Fluorescence Resonance Energy Transfer (FRET) and Proximity Ligation Assays Reveal Functionally Relevant Homo- and Heteromeric Complexes among Hyaluronan Synthases HAS1, HAS2, and HAS3

• Published in: The Journal of biological chemistry Vol. 290; no. 18; pp. 11479 - 11490
• Main Authors: Bart, Geneviève, Vico, Nuria Ortega, Hassinen, Antti, Pujol, Francois M., Deen, Ashik Jawahar, Ruusala, Aino, Tammi, Raija H., Squire, Anthony, Heldin, Paraskevi, Kellokumpu, Sakari, Tammi, Markku I.
• Format: Journal Article
• Language: English
• Published: United States Elsevier Inc 01.05.2015; American Society for Biochemistry and Molecular Biology
• Subjects: Animals; Carbohydrate Biosynthesis; Chlorocebus aethiops; COS Cells; Fluorescence Resonance Energy Transfer; Fluorescence Resonance Energy Transfer (FRET); Glucuronosyltransferase - chemistry; Glucuronosyltransferase - metabolism; Glycobiology and Extracellular Matrices; Golgi; Humans; Hyaluronan; Hyaluronan Synthase; Hyaluronan Synthases; Hyaluronic Acid - biosynthesis; Isoenzymes - chemistry; Mice; Peptide Fragments - chemistry; Peptide Fragments - metabolism; Protein Complex; Protein Multimerization; Protein Structure, Quaternary; Protein Structure, Tertiary; Proximity Ligation Assay; Hyaluronan; Hyaluronan Synthase; Proximity Ligation Assay; Protein Complex; Fluorescence Resonance Energy Transfer (FRET); Golgi; Carbohydrate Biosynthesis
• ISSN: 0021-9258; 1083-351X; 1083-351X
• DOI: 10.1074/jbc.M115.640581

In vertebrates, hyaluronan is produced in the plasma membrane from cytosolic UDP-sugar substrates by hyaluronan synthase 1–3 (HAS1–3) isoenzymes that transfer N-acetylglucosamine (GlcNAc) and glucuronic acid (GlcUA) in alternative positions in the growing polysaccharide chain during its simultaneous extrusion into the extracellular space. It has been shown that HAS2 immunoprecipitates contain functional HAS2 homomers and also heteromers with HAS3 (Karousou, E., Kamiryo, M., Skandalis, S. S., Ruusala, A., Asteriou, T., Passi, A., Yamashita, H., Hellman, U., Heldin, C. H., and Heldin, P. (2010) The activity of hyaluronan synthase 2 is regulated by dimerization and ubiquitination.
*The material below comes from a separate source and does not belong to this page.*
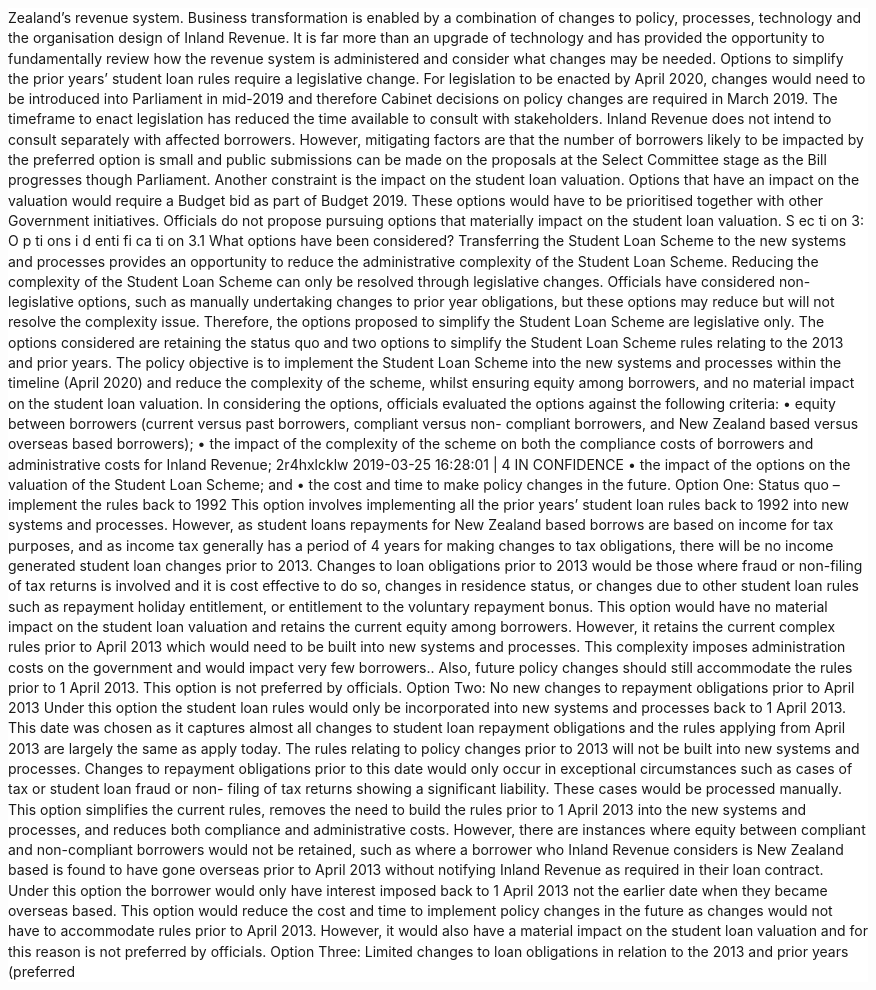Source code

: Zealand’s revenue system. Business transformation is enabled by a combination of changes to policy, processes, technology and the organisation design of Inland Revenue. It is far more than an upgrade of technology and has provided the opportunity to fundamentally review how the revenue system is administered and consider what changes may be needed. Options to simplify the prior years’ student loan rules require a legislative change. For legislation to be enacted by April 2020, changes would need to be introduced into Parliament in mid-2019 and therefore Cabinet decisions on policy changes are required in March 2019. The timeframe to enact legislation has reduced the time available to consult with stakeholders. Inland Revenue does not intend to consult separately with affected borrowers. However, mitigating factors are that the number of borrowers likely to be impacted by the preferred option is small and public submissions can be made on the proposals at the Select Committee stage as the Bill progresses though Parliament. Another constraint is the impact on the student loan valuation. Options that have an impact on the valuation would require a Budget bid as part of Budget 2019. These options would have to be prioritised together with other Government initiatives. Officials do not propose pursuing options that materially impact on the student loan valuation. S ec ti on 3: O p ti ons i d enti fi ca ti on 3.1 What options have been considered? Transferring the Student Loan Scheme to the new systems and processes provides an opportunity to reduce the administrative complexity of the Student Loan Scheme. Reducing the complexity of the Student Loan Scheme can only be resolved through legislative changes. Officials have considered non-legislative options, such as manually undertaking changes to prior year obligations, but these options may reduce but will not resolve the complexity issue. Therefore, the options proposed to simplify the Student Loan Scheme are legislative only. The options considered are retaining the status quo and two options to simplify the Student Loan Scheme rules relating to the 2013 and prior years. The policy objective is to implement the Student Loan Scheme into the new systems and processes within the timeline (April 2020) and reduce the complexity of the scheme, whilst ensuring equity among borrowers, and no material impact on the student loan valuation. In considering the options, officials evaluated the options against the following criteria: • equity between borrowers (current versus past borrowers, compliant versus non- compliant borrowers, and New Zealand based versus overseas based borrowers); • the impact of the complexity of the scheme on both the compliance costs of borrowers and administrative costs for Inland Revenue; 2r4hxlcklw 2019-03-25 16:28:01 | 4 IN CONFIDENCE • the impact of the options on the valuation of the Student Loan Scheme; and • the cost and time to make policy changes in the future. Option One: Status quo – implement the rules back to 1992 This option involves implementing all the prior years’ student loan rules back to 1992 into new systems and processes. However, as student loans repayments for New Zealand based borrows are based on income for tax purposes, and as income tax generally has a period of 4 years for making changes to tax obligations, there will be no income generated student loan changes prior to 2013. Changes to loan obligations prior to 2013 would be those where fraud or non-filing of tax returns is involved and it is cost effective to do so, changes in residence status, or changes due to other student loan rules such as repayment holiday entitlement, or entitlement to the voluntary repayment bonus. This option would have no material impact on the student loan valuation and retains the current equity among borrowers. However, it retains the current complex rules prior to April 2013 which would need to be built into new systems and processes. This complexity imposes administration costs on the government and would impact very few borrowers.. Also, future policy changes should still accommodate the rules prior to 1 April 2013. This option is not preferred by officials. Option Two: No new changes to repayment obligations prior to April 2013 Under this option the student loan rules would only be incorporated into new systems and processes back to 1 April 2013. This date was chosen as it captures almost all changes to student loan repayment obligations and the rules applying from April 2013 are largely the same as apply today. The rules relating to policy changes prior to 2013 will not be built into new systems and processes. Changes to repayment obligations prior to this date would only occur in exceptional circumstances such as cases of tax or student loan fraud or non- filing of tax returns showing a significant liability. These cases would be processed manually. This option simplifies the current rules, removes the need to build the rules prior to 1 April 2013 into the new systems and processes, and reduces both compliance and administrative costs. However, there are instances where equity between compliant and non-compliant borrowers would not be retained, such as where a borrower who Inland Revenue considers is New Zealand based is found to have gone overseas prior to April 2013 without notifying Inland Revenue as required in their loan contract. Under this option the borrower would only have interest imposed back to 1 April 2013 not the earlier date when they became overseas based. This option would reduce the cost and time to implement policy changes in the future as changes would not have to accommodate rules prior to April 2013. However, it would also have a material impact on the student loan valuation and for this reason is not preferred by officials. Option Three: Limited changes to loan obligations in relation to the 2013 and prior years (preferred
J. Biol. Chem. 285, 23647–23654). Here we have systematically screened in live cells, potential interactions among the HAS isoenzymes using fluorescence resonance energy transfer (FRET) and flow cytometric quantification. We show that all HAS isoenzymes form homomeric and also heteromeric complexes with each other. The same complexes were detected both in Golgi apparatus and plasma membrane by using FRET microscopy and the acceptor photobleaching method. Proximity ligation assays with HAS antibodies confirmed the presence of HAS1-HAS2, HAS2-HAS2, and HAS2-HAS3 complexes between endogenously expressed HASs. C-terminal deletions revealed that the enzymes interact mainly via uncharacterized N-terminal 86-amino acid domain(s), but additional binding site(s) probably exist in their C-terminal parts. Of all the homomeric complexes HAS1 had the lowest and HAS3 the highest synthetic activity. Interestingly, HAS1 transfection reduced the synthesis of hyaluronan obtained by HAS2 and HAS3, suggesting functional cooperation between the isoenzymes. These data indicate a general tendency of HAS isoenzymes to form both homomeric and heteromeric complexes with potentially important functional consequences on hyaluronan synthesis. Background: Co-immunoprecipitation experiments suggest the existence of HAS2-HAS2 and HAS2-HAS3 enzyme complexes. Results: FRET and proximity ligation assays show homo- and heteromeric complexes among all HASs. Conclusion: Like Golgi glycosyltransferases, HASs form homo- and heteromeric complexes. Significance: Different HAS complexes may have specific effects on hyaluronan synthesis.